One day, my mother took the three youngest of us for a long walk. We walked up the dusty road to the bishop’s home, Fannie in the baby buggy and Alice holding on to it. I carried the bucket of eggs.

As we walked along, I said, “Ma, why do we take the eggs to the bishop?”

She answered, “Because they are tithing eggs and the bishop receives the tithing for Heavenly Father. You remember every evening when you bring in the eggs, I have you count them out. The first one goes in the small basket and the next nine go in the large basket. Then we take the big basket of eggs down to the store and receive a ‘due bill’ for them. With the ‘due bill’ we buy shoes and food and clothing for the family, and the smaller basket of eggs goes to the bishop.”

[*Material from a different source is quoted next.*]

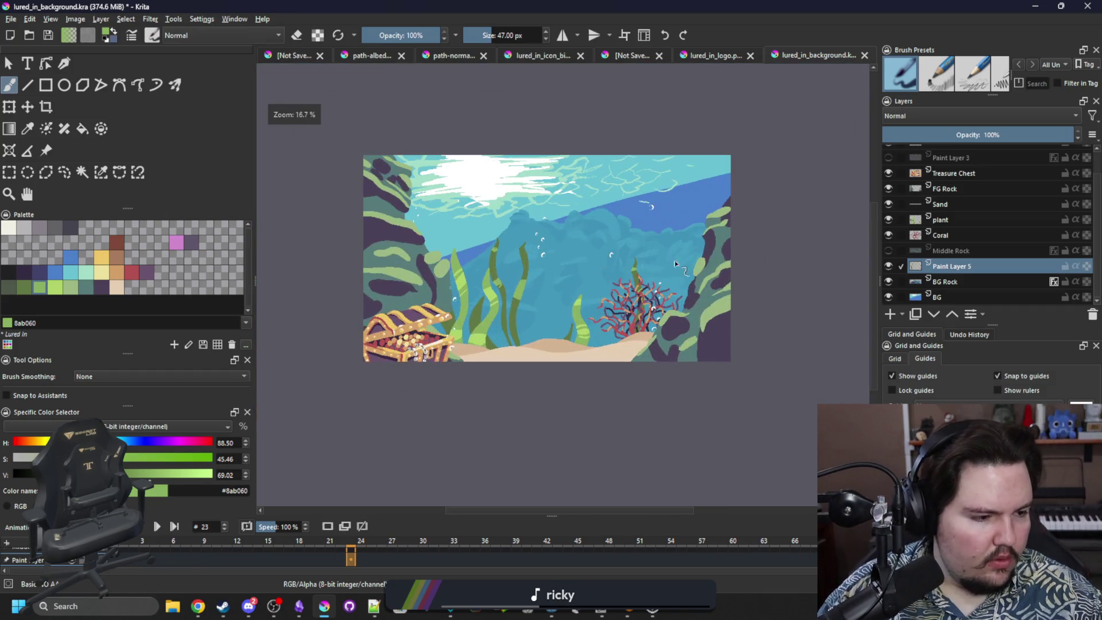
pyautogui.click(888, 251)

I first learned the law of tithing from my beloved mother.

To the west of our home was our garden plot, and I rode the horse, while Father plowed the ground. Part of the garden was in potatoes and the new rich soil brought forth bounteously. One day, Pa said to Alice and me, “There are many more potatoes than we can use. If you would like to sell some, you may do so.” Accordingly, I dug the potatoes with our digging fork and Alice cleaned the dirt from them. We put them in a box in my little red wagon and hauled them down to the Brinkerhoff Hotel.

Sister Brinkerhoff was a very pleasant person, but we were still a bit frightened at first trying to sell our potatoes. She readily purchased our whole box. I believe we received two dollars for the entire lot.

As we showed the money to Pa, he asked, “What are you going to do with it?” We indicated we would divide it before buying some ice cream, popcorn, and candy. Then he questioned, “What about your tithing?” We had earned so little money that we had quite forgotten our lesson with eggs, but he outlined it for us again. Afterward, we went through the orchard and climbed through a hole in our wire fence to take our ten cents each to the bishop, and he gave us a receipt for our tithing.

We had an orchard where all kinds of fruit trees provided much of our living, but it also meant much hard work for little boys. The peaches were large and luscious, and when Ma had filled our pantry with bottles of fruit for the winter, Pa decided we could sell some. I was about twelve and Alice ten, and again we were in business.

I climbed to the tops of the trees and picked the largest, most colorful peaches; Alice put them in the boxes, I piled them neatly in the buggy and drove the long journey of about six miles to Pima, where many of the good women bought the fruit, and we soon headed home. As we counted our nickels and dimes and quarters, we found we had five dollars. It would be Christmas soon, so we excitedly talked about gifts for our large family.

When we got home and gleefully laid our money on the table, Pa reminded us again, “Have you counted out your tithing?” So, of course, we had to skimp a little on some of our planned Christmas gifts. As soon as the sweating mare was back in the pasture, the buggy in the shed, and the boxes stowed away, we went through the orchard and through the fence to the bishop again.

When I was in high school, I found it necessary to support myself. I suppose I was about sixteen, and I went to Globe, Arizona, the big mining camp, and there secured a job milking cows twice a day for a dairy. In those days we had no machines, and we milked with our hands. I milked between eighteen and twenty-eight cows twice a day, separated the cream, bottled the milk, washed the cans and bottles, fed the cattle, and cleaned the manure. For all of this, I received my meals, a cot in a bunkhouse, and $47.50 a month.

I was now on my own. No one was there to check up on me. When I received my first paycheck, I asked myself, “Should I or should I not pay my tithing?” I sent my dairy check home to the bank and received a receipt and a checkbook. I numbered the checks on the book and my first check was made out payable to the bishop.

The Lord has promised that if boys and girls and their parents are faithful in paying their tithing, he will pour out great blessings upon them. I know he keeps the promise.